*Tujuan Tugas*. Sambung teks tentang antusiasme massa yang menyambut Anies, mulai tepat setelah kalimat terakhirnya.

*Teks*.
====================
Mengumpulkan massa hingga ribuan, namun dengan iming-iming amplop atau sembako, nyaris semua orang bisa melakukan. Tetapi mengumpulkan massa hingga puluhan ribu tanpa iming-iming apapun, luar biasa, dan hanya sedikit orang yang bisa melakukan. Saat ini, di antara yang sedikit itu, Anies termasuk di dalamnya.
Lihat antusiasme massa di berbagai daerah ketika Anies berkunjung. Massa menyambutnya dengan kegembiraan, rebutan jabat tangan, hingga massa histeris. Bukan massa yang datang karena sembako, duduk bergerombol, wajah lesu dengan tatapan kosong, seperti tak punya harapan.
Tetapi massa yang menyambut Anies berbeda. Mereka datang dengan membawa harapan untuk dititipkan pada Anies. Maka jangan heran jika mereka tampak semangat dan gembira. Sebab bagi mereka, Anies adalah harapan masa depan yang lebih menjanjikan.
====================
*Informasi yang Diberikan*.
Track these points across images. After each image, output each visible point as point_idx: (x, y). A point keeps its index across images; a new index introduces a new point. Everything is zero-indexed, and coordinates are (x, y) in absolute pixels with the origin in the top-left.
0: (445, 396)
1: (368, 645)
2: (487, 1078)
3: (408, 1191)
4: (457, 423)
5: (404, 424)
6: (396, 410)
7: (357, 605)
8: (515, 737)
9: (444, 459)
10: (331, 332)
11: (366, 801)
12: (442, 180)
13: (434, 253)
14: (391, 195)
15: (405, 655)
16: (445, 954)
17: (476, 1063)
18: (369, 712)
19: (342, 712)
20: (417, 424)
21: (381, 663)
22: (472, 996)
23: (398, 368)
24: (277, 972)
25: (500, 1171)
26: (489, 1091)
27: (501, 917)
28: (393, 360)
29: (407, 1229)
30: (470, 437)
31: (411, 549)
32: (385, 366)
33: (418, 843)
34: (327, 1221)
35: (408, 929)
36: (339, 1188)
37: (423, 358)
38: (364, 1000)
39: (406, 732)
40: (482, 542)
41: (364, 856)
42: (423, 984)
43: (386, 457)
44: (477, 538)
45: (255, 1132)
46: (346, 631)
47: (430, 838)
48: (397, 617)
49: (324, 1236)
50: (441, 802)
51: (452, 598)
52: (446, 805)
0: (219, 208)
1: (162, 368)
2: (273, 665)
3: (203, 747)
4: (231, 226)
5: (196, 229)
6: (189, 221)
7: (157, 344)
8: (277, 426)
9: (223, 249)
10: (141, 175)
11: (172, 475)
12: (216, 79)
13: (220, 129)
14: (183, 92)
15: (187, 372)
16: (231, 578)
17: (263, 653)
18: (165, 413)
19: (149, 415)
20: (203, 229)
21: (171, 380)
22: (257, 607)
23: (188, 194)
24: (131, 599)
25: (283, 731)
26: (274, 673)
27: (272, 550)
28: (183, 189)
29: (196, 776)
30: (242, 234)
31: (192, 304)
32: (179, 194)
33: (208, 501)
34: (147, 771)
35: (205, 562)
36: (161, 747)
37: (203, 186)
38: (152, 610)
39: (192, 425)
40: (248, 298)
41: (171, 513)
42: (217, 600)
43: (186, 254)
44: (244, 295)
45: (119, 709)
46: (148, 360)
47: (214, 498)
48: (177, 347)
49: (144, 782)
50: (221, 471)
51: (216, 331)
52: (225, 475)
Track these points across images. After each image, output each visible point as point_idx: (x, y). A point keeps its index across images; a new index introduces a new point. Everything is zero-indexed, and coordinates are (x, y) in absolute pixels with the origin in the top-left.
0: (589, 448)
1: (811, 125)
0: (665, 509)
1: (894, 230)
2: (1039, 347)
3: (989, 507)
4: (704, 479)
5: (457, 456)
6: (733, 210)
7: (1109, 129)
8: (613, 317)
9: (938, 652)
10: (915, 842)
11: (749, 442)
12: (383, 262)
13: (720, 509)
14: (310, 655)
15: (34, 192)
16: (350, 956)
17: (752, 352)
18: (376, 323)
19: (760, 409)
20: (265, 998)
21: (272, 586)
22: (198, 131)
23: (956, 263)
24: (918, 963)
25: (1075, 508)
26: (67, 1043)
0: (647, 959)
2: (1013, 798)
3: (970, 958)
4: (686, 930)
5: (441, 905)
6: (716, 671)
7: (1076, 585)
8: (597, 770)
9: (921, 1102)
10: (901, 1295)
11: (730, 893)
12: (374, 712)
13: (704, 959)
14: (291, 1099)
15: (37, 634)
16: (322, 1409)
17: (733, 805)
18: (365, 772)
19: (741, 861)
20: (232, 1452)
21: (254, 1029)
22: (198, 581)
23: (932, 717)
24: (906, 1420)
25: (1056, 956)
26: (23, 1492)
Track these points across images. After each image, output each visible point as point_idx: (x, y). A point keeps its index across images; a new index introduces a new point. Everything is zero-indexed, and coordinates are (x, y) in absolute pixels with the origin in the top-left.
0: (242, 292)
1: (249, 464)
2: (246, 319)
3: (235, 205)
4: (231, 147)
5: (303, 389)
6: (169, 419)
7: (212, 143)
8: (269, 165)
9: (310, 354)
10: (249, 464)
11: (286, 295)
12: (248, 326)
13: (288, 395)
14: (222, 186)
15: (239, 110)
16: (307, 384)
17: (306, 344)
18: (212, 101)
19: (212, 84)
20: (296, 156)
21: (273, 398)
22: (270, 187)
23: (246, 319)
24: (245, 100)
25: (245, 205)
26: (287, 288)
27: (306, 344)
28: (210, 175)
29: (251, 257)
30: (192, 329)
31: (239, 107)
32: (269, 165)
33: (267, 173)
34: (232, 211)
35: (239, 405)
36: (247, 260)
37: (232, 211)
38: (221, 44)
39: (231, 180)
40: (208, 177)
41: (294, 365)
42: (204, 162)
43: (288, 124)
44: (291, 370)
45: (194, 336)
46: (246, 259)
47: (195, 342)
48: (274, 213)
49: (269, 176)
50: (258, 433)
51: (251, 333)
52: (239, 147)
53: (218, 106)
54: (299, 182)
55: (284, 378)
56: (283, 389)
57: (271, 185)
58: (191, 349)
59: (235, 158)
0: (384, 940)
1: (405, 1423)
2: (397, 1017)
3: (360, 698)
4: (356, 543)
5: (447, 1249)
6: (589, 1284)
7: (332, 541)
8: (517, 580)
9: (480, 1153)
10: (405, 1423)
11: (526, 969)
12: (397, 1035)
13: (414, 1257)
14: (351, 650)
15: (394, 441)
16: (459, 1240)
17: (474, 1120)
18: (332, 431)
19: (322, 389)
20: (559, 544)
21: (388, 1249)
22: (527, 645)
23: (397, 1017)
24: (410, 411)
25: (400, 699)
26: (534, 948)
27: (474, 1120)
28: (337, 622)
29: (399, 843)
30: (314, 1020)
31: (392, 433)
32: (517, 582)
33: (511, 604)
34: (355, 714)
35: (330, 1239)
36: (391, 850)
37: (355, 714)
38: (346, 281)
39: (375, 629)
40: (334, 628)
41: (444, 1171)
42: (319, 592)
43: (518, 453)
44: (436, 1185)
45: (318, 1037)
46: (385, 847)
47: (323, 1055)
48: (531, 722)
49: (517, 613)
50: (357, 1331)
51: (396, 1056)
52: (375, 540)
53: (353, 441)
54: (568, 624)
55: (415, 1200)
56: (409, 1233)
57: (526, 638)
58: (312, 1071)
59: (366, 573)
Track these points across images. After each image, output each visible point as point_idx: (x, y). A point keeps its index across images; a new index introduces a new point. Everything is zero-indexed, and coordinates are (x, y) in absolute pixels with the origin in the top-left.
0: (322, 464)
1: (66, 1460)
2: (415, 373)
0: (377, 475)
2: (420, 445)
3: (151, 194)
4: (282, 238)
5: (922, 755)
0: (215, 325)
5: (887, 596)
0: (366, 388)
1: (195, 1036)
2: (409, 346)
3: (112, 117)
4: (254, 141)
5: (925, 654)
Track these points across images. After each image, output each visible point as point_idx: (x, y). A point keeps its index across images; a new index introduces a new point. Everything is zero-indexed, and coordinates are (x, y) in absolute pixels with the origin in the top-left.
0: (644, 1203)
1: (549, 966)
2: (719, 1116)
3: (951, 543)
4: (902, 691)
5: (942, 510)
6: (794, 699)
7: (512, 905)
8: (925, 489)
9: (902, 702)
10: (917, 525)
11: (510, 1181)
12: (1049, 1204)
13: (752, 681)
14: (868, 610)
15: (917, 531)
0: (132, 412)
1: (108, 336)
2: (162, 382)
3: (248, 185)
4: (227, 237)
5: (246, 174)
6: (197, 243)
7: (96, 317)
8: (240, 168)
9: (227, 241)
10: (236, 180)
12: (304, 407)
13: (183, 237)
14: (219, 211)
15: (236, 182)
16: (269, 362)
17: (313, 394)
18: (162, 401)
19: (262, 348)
====================
*Jawaban yang Diharapkan*.
Apa penggambaran ini berlebihan? Tidak, karena faktanya memang begitu. Bahkan tak cukup kata untuk menggambarkan realitas yang sesungguhnya secara memadai. Tengok kunjungan Anies baru-baru ini di Bandung, misalnya, begitu fenomenal. Suasana di luar stadion Jalak Harupat, berubah menjadi lautan Anies.
Melihat fenomena antusiasme massa menyambut Anies tersebut, seorang kawan yang tak pernah peduli dengan masalah politik, tiba-tiba berkementar, “Jika parpol pengusung cukup, dan konspirasi merompikuningkan Anies tak berhasil, maka Anies sulit dibendung untuk menjadi suksesor Jokowi.”
“Kecuali,” sambungnya tertahan dan tampak sedikit tegang.
“Apa?” desakku.
“Di-Munir-kan,” jawabnya singkat sembari tertawa.
Meski kawan itu hanya berkelakar, tapi tak urung membuatku tersentak, seakan baru menyadari sesuatu yang tak pernah saya pikirkan. “Apa mungkin ada orang sampai tega melakukan hal sekeji itu?” tanyaku dalam hati.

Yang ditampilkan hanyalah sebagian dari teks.